Максим проворно оделся и, подгоняемый предутренним морозцем, побежал к Немову. Обычно в такие часы уже все просыпались: хлопали двери, скрипел ворот у колодца, слышались голоса. Сейчас бастующая Нахаловка забылась в сне, будто «добирала» за все годы недосыпания. И в этом сне чудилась тревожная настороженность. Максиму даже было немного жутко от своих громко раздающихся по подмерзшей земле шагов.
Максима удивило утомленное и озабоченное лицо Никиты Григорьевича. Видно, он не спал ночь.
— Ага, ты кстати пришел, а я хотел к вам идти. Садись. Дела, брат, серьезные. Нынче ночью твоего отца арестовали.
— Как? — вырвалось у Максима.
— Весь наш Военно-Революционный комитет арестован. Я случайно уцелел, дома не застали. Да и сейчас соберу кое-какие вещи и уйду. У одного знакомого поселюсь пока.
Никита Григорьевич будто сам с собой продолжал разговаривать:
— Дождались, доспорились с господами меньшевиками. Сколько раз говорил нам товарищ Цвилинг: «Вооружайтесь». А мы все спорили: как да что.
Максиму захотелось скорее домой, вместе с матерью переживать горе. И, будто поняв его настроение, Немов заговорил по-другому:
— Ну ничего, наперед умнее будем. Пусть не радуется господин Дутов. Этот номер ему так не пройдет. Нас, брат, не сломаешь, сами кому надо шею свернем.
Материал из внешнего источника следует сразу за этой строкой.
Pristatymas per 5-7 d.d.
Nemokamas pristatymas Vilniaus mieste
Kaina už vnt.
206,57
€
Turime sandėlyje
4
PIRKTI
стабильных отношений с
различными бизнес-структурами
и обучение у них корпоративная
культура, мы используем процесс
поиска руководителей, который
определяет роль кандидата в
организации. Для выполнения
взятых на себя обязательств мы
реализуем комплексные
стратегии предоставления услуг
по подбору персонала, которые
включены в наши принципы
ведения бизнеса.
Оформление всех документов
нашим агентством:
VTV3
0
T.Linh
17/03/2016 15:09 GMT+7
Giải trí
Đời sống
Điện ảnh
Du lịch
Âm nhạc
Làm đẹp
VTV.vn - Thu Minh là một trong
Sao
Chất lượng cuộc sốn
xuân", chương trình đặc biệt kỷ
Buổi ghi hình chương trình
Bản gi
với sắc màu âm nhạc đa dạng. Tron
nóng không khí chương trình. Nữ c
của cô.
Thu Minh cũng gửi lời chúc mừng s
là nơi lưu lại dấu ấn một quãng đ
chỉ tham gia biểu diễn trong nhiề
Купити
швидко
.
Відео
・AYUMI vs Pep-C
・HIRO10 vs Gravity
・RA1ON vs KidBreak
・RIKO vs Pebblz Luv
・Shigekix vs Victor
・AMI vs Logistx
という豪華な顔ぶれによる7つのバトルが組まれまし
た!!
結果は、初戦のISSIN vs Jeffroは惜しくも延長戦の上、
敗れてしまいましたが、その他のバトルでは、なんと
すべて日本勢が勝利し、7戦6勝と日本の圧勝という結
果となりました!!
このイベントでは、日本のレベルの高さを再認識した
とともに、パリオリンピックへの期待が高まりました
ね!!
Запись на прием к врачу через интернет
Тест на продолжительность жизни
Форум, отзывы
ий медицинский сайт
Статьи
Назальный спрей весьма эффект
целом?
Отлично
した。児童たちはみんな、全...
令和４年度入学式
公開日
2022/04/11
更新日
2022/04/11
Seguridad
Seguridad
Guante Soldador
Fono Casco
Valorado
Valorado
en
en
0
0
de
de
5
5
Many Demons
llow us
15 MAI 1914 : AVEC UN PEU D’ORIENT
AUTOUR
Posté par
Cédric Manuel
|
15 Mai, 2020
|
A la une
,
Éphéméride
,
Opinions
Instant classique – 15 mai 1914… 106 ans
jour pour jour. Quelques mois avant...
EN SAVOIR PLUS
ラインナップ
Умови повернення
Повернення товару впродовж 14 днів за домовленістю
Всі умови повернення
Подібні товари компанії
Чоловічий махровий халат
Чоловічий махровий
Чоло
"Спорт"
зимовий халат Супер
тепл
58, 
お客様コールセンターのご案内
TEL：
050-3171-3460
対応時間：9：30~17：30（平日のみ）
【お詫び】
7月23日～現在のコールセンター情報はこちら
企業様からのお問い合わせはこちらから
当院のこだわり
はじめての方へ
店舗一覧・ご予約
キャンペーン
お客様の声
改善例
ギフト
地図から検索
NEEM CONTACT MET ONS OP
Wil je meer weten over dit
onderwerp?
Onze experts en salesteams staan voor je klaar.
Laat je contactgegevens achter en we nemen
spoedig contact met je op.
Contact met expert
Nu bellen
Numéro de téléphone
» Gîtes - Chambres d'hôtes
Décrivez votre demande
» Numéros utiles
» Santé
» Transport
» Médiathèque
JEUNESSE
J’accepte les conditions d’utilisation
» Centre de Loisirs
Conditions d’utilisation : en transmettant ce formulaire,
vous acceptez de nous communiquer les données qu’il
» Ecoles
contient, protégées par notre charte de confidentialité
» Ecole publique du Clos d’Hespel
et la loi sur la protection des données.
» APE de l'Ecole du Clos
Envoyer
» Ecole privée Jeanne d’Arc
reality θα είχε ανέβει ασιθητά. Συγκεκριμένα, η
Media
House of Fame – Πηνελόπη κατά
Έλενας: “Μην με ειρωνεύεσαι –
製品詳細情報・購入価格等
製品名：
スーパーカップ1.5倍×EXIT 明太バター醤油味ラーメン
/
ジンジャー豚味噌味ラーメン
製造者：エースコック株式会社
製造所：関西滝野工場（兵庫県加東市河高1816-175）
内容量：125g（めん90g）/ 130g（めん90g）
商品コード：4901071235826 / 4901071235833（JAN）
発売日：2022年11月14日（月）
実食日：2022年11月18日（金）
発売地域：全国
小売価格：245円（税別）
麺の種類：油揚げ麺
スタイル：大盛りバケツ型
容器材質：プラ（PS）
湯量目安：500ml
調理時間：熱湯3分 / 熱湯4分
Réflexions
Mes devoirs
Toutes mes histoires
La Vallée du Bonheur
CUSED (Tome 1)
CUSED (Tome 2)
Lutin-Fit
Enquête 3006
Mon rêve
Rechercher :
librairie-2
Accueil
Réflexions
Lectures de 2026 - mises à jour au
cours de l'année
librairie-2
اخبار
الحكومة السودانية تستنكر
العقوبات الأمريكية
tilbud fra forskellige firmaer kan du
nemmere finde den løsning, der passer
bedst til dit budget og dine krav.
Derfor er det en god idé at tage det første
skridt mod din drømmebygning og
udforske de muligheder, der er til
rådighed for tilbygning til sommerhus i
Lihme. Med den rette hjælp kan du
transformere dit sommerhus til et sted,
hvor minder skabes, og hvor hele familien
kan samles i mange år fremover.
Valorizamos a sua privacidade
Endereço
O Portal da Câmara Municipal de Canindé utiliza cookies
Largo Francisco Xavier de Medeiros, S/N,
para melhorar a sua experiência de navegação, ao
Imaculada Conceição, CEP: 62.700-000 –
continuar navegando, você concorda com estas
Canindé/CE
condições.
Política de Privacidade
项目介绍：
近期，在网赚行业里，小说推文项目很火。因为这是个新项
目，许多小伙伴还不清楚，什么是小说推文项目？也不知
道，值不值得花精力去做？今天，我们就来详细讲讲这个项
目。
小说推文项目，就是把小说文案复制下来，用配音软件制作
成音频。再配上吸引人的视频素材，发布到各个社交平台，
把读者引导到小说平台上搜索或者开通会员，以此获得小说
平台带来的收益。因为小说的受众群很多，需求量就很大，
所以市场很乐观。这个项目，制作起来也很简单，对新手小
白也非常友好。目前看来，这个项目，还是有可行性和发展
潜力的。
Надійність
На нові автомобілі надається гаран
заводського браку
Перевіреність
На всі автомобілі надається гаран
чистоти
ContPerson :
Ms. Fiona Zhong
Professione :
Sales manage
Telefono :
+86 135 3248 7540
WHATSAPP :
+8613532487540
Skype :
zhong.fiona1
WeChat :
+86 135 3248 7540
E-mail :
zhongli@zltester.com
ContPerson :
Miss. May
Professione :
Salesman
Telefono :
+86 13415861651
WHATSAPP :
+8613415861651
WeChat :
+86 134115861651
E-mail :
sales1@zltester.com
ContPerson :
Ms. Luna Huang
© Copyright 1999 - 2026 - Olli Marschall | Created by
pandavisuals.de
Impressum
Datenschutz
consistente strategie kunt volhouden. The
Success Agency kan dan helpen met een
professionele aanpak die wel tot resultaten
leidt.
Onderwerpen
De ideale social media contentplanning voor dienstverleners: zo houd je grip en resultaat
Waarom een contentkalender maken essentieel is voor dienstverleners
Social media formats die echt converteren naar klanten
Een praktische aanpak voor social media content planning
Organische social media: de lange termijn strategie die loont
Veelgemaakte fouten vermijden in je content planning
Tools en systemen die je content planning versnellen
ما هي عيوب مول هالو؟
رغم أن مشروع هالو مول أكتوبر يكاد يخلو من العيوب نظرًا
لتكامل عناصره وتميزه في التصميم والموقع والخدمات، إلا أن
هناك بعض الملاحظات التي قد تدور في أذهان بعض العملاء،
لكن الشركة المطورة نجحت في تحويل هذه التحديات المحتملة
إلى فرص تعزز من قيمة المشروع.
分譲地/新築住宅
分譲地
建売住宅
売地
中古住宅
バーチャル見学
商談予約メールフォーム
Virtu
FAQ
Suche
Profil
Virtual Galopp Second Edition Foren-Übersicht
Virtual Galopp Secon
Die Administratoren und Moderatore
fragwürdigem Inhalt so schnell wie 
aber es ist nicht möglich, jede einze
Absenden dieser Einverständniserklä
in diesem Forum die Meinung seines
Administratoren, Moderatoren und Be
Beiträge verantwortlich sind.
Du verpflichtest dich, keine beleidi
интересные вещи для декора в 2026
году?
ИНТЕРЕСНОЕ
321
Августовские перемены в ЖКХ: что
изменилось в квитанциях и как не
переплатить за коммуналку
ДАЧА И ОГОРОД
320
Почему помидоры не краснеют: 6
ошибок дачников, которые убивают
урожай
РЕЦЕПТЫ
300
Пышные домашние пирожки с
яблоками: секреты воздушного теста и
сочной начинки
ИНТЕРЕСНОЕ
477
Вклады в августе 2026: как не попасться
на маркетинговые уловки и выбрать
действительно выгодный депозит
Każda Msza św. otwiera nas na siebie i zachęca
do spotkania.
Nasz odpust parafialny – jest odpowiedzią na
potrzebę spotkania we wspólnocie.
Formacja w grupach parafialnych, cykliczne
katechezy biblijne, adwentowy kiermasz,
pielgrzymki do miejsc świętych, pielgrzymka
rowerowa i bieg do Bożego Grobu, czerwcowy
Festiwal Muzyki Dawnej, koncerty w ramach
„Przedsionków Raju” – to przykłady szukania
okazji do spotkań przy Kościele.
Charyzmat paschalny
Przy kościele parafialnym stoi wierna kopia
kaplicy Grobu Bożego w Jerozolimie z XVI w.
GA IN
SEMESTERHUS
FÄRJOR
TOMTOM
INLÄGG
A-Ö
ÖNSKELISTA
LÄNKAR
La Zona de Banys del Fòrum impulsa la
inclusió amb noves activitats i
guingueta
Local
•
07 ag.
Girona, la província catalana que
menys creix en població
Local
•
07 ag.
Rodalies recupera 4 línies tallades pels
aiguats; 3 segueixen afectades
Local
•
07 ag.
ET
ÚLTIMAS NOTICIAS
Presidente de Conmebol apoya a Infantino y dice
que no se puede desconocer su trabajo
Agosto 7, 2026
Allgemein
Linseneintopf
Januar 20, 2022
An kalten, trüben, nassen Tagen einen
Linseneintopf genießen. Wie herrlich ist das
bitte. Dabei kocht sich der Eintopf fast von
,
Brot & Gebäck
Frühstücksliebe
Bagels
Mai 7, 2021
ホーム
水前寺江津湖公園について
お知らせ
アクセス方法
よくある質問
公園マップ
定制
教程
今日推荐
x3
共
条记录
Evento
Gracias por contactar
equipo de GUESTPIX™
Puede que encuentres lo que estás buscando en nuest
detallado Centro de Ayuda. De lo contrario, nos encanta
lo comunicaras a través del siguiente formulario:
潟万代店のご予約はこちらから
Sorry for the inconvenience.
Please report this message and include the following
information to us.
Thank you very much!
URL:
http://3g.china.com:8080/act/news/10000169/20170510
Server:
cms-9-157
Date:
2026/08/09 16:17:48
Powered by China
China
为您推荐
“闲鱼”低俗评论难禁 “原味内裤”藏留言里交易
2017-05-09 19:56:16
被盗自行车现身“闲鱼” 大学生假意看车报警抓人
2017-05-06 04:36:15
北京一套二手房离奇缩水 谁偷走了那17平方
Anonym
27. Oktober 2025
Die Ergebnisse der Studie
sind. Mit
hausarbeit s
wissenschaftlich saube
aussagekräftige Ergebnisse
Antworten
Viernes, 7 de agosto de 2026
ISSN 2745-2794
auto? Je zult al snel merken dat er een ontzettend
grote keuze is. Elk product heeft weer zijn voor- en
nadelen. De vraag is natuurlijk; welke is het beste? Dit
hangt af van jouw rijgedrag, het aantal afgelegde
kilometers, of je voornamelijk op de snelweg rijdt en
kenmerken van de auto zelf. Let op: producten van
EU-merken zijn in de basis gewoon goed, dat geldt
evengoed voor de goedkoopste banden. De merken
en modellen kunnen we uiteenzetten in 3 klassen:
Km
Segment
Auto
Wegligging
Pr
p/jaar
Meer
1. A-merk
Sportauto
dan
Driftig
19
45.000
Вот что, Максим, собери-ка своих молодцов и бегом вот к этим товарищам.
Никита Григорьевич дал Максиму листок.
— Скажете, чтобы через час все были в кузнечном цехе.
Максим посмотрел список. Да, все знакомы, все нахаловские, только двое из Слободки, но и их дома он знал.
— А мама… — поднял Максим глаза на Никиту Григорьевича.
— К ней я сам зайду.
Позже ребята узнали, что собравшиеся в кузнечном цехе рабочие-большевики создали штаб Красной гвардии.
Максим проснулся позже обычного. В окно робко входило серое декабрьское утро. Мать энергично действовала у печки кочергой и сковородником — пекла лепешки и тихонечко мурлыкала песню.
— Что за праздник? Почему ты поешь? — спросил Максим, вскакивая.
— Праздник, сынок, большой праздник, скорее умывайся и корми ребят. Я сейчас уйду.
— Да что случилось?
Мать прижала Максима к себе и на ухо, захлебываясь от счастья, шепнула:
— Папа на свободе.
— О! Где он?
— Тише, пока молчок. Скоро он сам придет. А пока я к нему сбегаю. Лепешечек горячих отнесу.